Streams

World Trade Center Workers to Return to Work After 3-Day Walk-Off

Wednesday, August 03, 2011

Concrete truck making a delivery at the transit hub at the World Trade Center work site. Concrete truck making a delivery at the transit hub at the World Trade Center work site. (Stephen Nessen/WNYC)

All concrete workers at the World Trade Center site are expected to be back on the job Thursday, following three days off the job on what many called a "silent strike."

Concrete workers have been working without a contract since July 1, and while no deal has been reached between the unions and the contractors, the secretary treasurer of Local 18A Kieran O’Sullivan said all workers will be back on the job Thursday.

"Negotiations have gone well," O’Sullivan said, but there is no agreement.

O’Sullivan said contractors were looking for a 20 percent reduction in pay, and he expected there would be an agreement in the next two weeks.

Many carpenters, whose contracts are set to expire on Friday, joined the concrete workers in walk-offs.

It has only been three days since several hundred concrete workers stopped showing up for work, but local area businesses were already feeling the impact. Khalid Hedfei runs the halal food cart, WTC Squared, a regular stop for lunching workers.

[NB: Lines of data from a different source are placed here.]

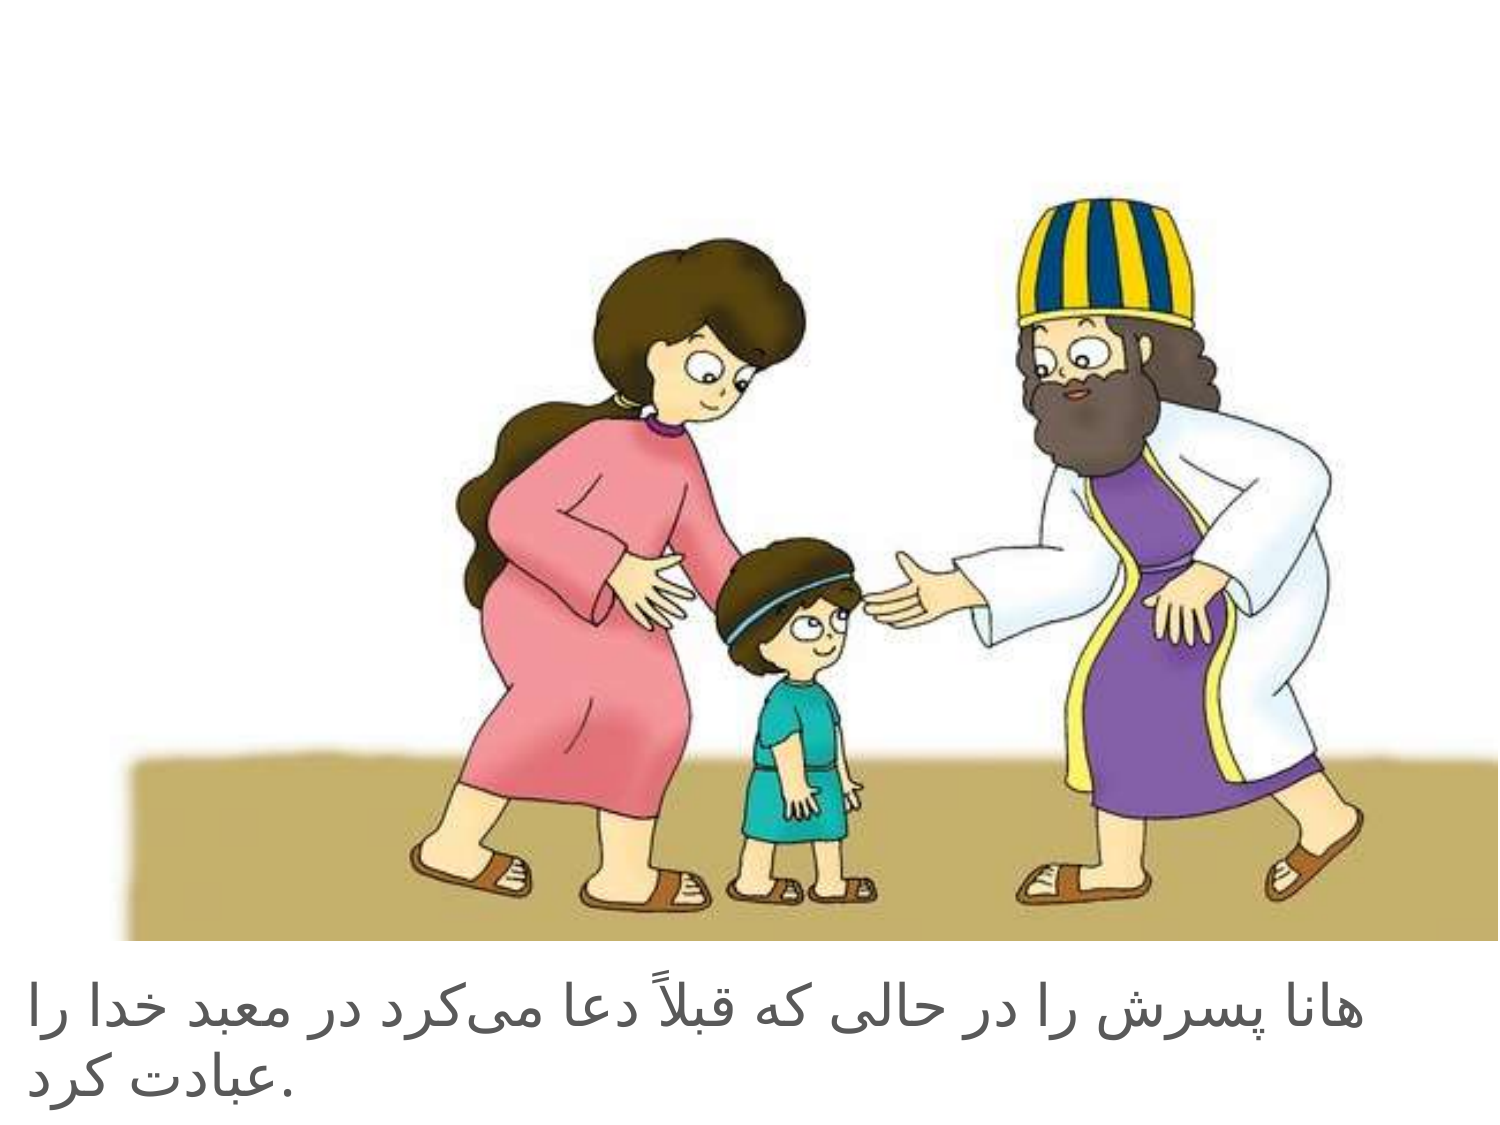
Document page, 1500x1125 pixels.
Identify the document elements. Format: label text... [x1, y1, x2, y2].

picture [0, 0, 1498, 941]
text_box هانا پسرش را در حالی که قبلاً دعا می‌کرد در معبد خدا را عبادت کرد. [11, 961, 1498, 1116]
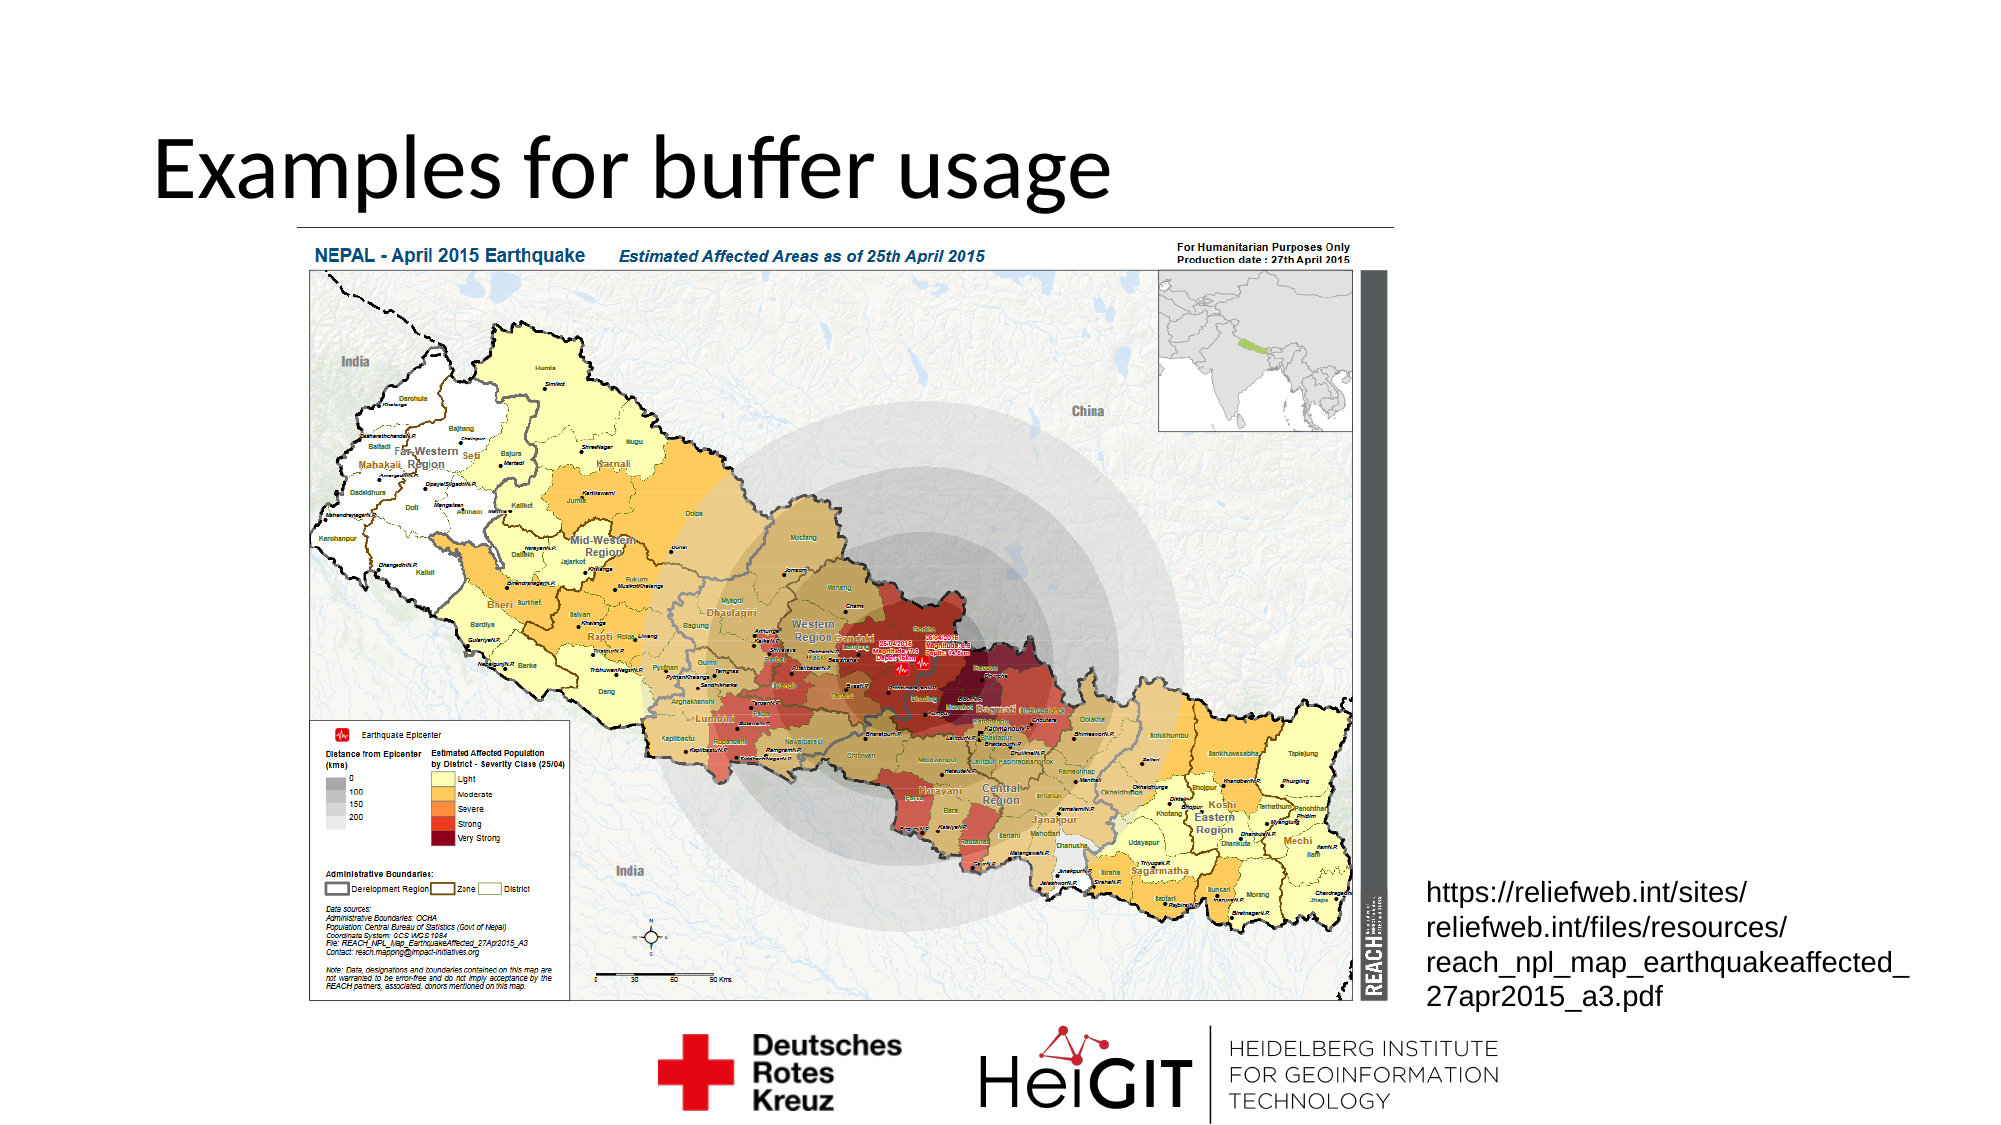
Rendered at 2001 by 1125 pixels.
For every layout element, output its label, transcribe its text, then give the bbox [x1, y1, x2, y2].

text_box https://reliefweb.int/sites/reliefweb.int/files/resources/reach_npl_map_earthquakeaffected_27apr2015_a3.pdf [1411, 857, 1936, 1028]
picture [972, 1017, 1506, 1125]
title Examples for buffer usage [137, 59, 1863, 278]
picture [297, 227, 1395, 1008]
picture [657, 1034, 902, 1111]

Hedfei said his profits have been down a quarter since Monday.

"Nobody's working so they don't sit down over there, they don't eat," he said, pointing to the shady park across from his truck. "They just drink, they're not working hard to eat, so we'll see when it's going back to normal."

Port Authority spokesman Steve Coleman said the work stoppage hasn't effected work at 9/11 Memorial, the Transit Hub or 1 World Trade Center.

Ed Speiss, an Iron Worker who welds pieces of the transit hub, said he's hardly seen any slowdown since Monday. "You can't really tell how many guys are on a site from day to day, there's a lot of guys here, 3,500, so if you're missing 200-300, you don't really notice the difference," he said.

But like many workers, Speiss said the work on the site can only continue for a short time without the pouring of fresh concrete.